Par la voix de son président, Loïc Mérian, le CIEL (Centre International d’Etudes Liturgiques), proche de la Fraternité Saint-Pierre, a réagi au livre sur la nouvelle messe publié par la Fraternité Saint-Pie X. Intitulée “ Enfin ! ”, sa chronique, publiée dans la Nef , estime : “ Après plus de 30 années de combat contre le rite de la messe instituée par le pape Paul VI, la Fraternité Saint-Pie X vient enfin de sortir une étude consacrée au “ problème de la réforme liturgique”. (...) En 30 années rien d’autre que quelques conférences de l’été “chaud” 1976, diverses plaquettes écrites par des laïcs, un seul ouvrage celui de Louis Salleron mais qui était surtout une réaction d’époque et c’est tout ! ” Seraient venus ensuite les travaux de Mgr Gamber, des bénédictins du Barroux, des dominicains de Chémeré-le-Roi et du CIEL, tous travaux, écrit Loïc Mérian, qui seuls constituent “ un véritable corpus de réflexion sur ces questions liturgiques qui soit sérieux... mais qui émane de la mouvance Ecclesia Dei. ”
Cette rétrospective caricaturale et injuste de trente années de combat pour la messe catholique traditionnelle, latine et grégorienne a valu à son auteur une réponse, ou plutôt une volée de bois vert, de Jean Madiran.

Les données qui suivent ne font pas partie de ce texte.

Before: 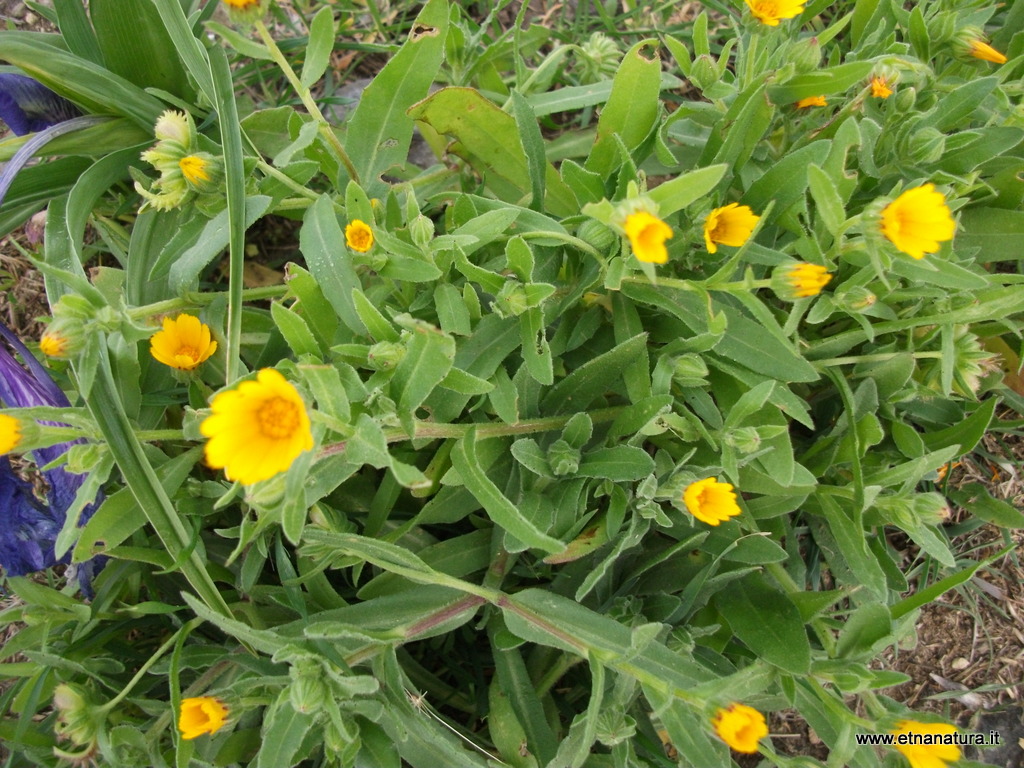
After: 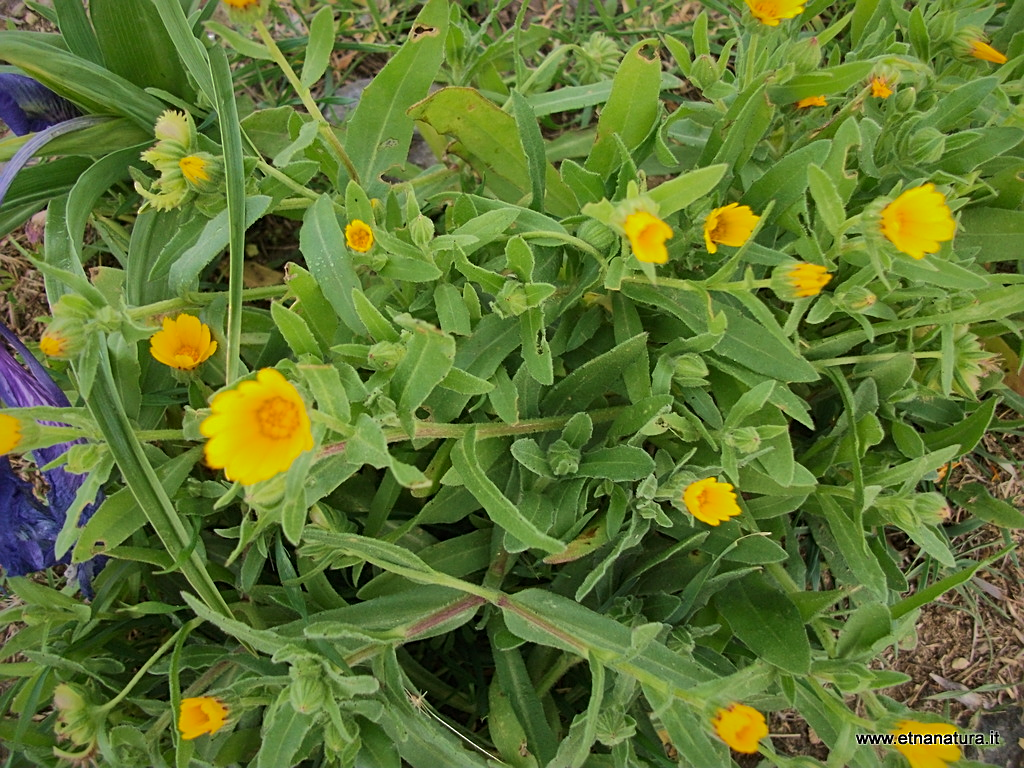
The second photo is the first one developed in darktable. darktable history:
exposure: exposure -0.151 EV, compensate highlight preservation false
sharpen: on, module defaults
shadows and highlights: shadows -19.91, highlights -73.15
velvia: on, module defaults
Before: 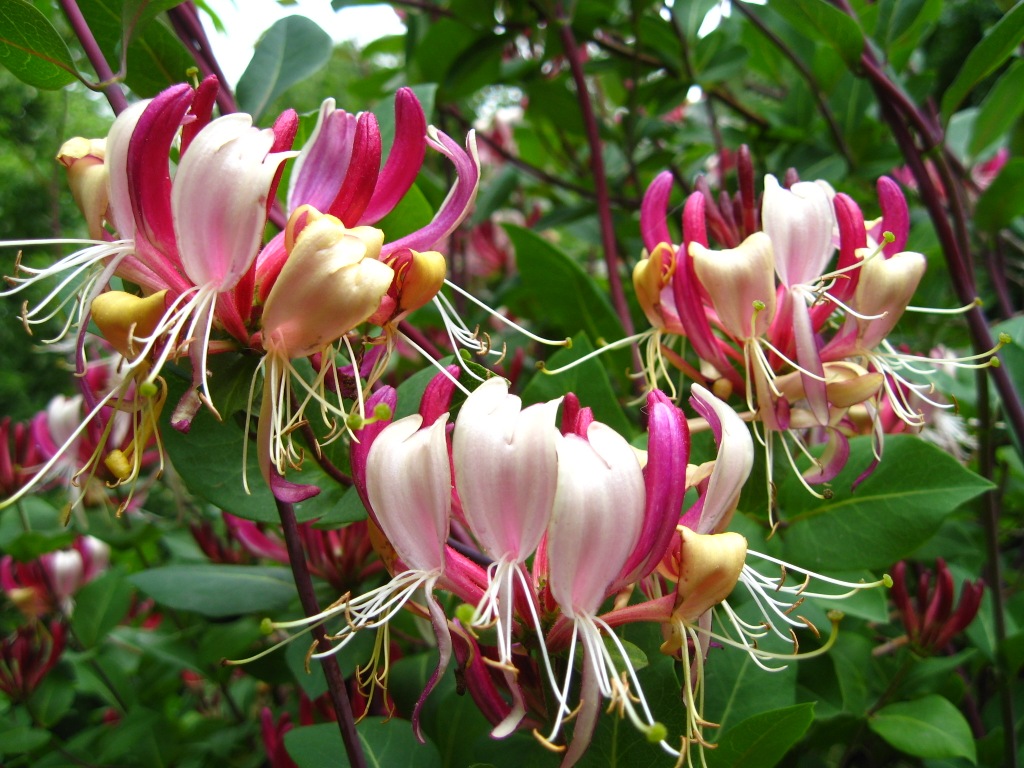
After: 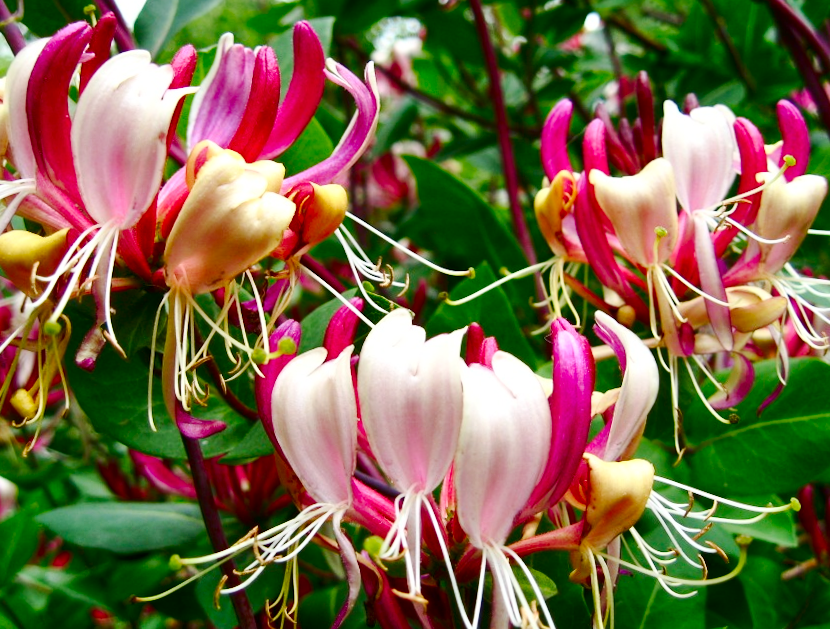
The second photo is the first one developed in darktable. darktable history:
rotate and perspective: rotation -1.17°, automatic cropping off
contrast brightness saturation: contrast 0.19, brightness -0.11, saturation 0.21
crop and rotate: left 10.071%, top 10.071%, right 10.02%, bottom 10.02%
tone curve: curves: ch0 [(0, 0) (0.003, 0.004) (0.011, 0.015) (0.025, 0.033) (0.044, 0.059) (0.069, 0.092) (0.1, 0.132) (0.136, 0.18) (0.177, 0.235) (0.224, 0.297) (0.277, 0.366) (0.335, 0.44) (0.399, 0.52) (0.468, 0.594) (0.543, 0.661) (0.623, 0.727) (0.709, 0.79) (0.801, 0.86) (0.898, 0.928) (1, 1)], preserve colors none
shadows and highlights: white point adjustment 0.05, highlights color adjustment 55.9%, soften with gaussian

Dans Présent , le 7 avril, Jean Madiran a rappelé, à juste titre, que l’abbé de Nantes, dans la Contre-Réforme catholique, de très nombreux auteurs dans Itinéraires, ont argumenté sur le sujet, produit des analyses qui ne furent pas “ rien ”. Jean Madiran fait remarquer : “ Les écrits de l’abbé Georges de Nantes, sur la messe comme sur quelques autres sujets, font partie de l’état de la question, c’est simple justice de le reconnaître. On trouve que l’omettre est plus facile que le réfuter.” Il y a eu, rappelle encore Jean Madiran, deux ouvrages de Louis Salleron : La nouvelle messe (Nouvelles Editions Latines) et Dix dialogues sur la crise de l’Eglise (Dominique Martin Morin).
Loïc Mérian, après qu’il ait cité les travaux “ de la mouvance Ecclesia Dei  ”, écrit : “ Du côté de la Fraternité Saint-Pie X rien ”.  C’est méconnaître les six ouvrages publiés par la dite-Fraternité avant Le Problème de la réforme liturgique  :
- abbé Paul Aulagnier, La Raison de notre combat, la messe catholique, Editions Saint-Gabriel, 1977.  Texte d’une longue, et très claire, conférence donnée par M. l’abbé Aulagnier en 1977 à Paris.
- abbé Didier Bonneterre, Le Mouvement liturgique, Editions Fideliter, 1980. Histoire du “ mouvement liturgique ” qui a traversé tout le XXe siècle et qui est à l’origine de la réforme liturgique de l’après-concile.
- abbé Grégoire Celier, La Dimension oecuménique de la réforme liturgique, Editions Fideliter, 1987.
- dom Edouard Guillou, Le Canon romain et la liturgie nouvelle, Editions Fideliter, 1989. Ce n’est pas un écrit de circonstance mais un commentaire, ligne à ligne, du canon romain, comparé aux textes de la nouvelle liturgie.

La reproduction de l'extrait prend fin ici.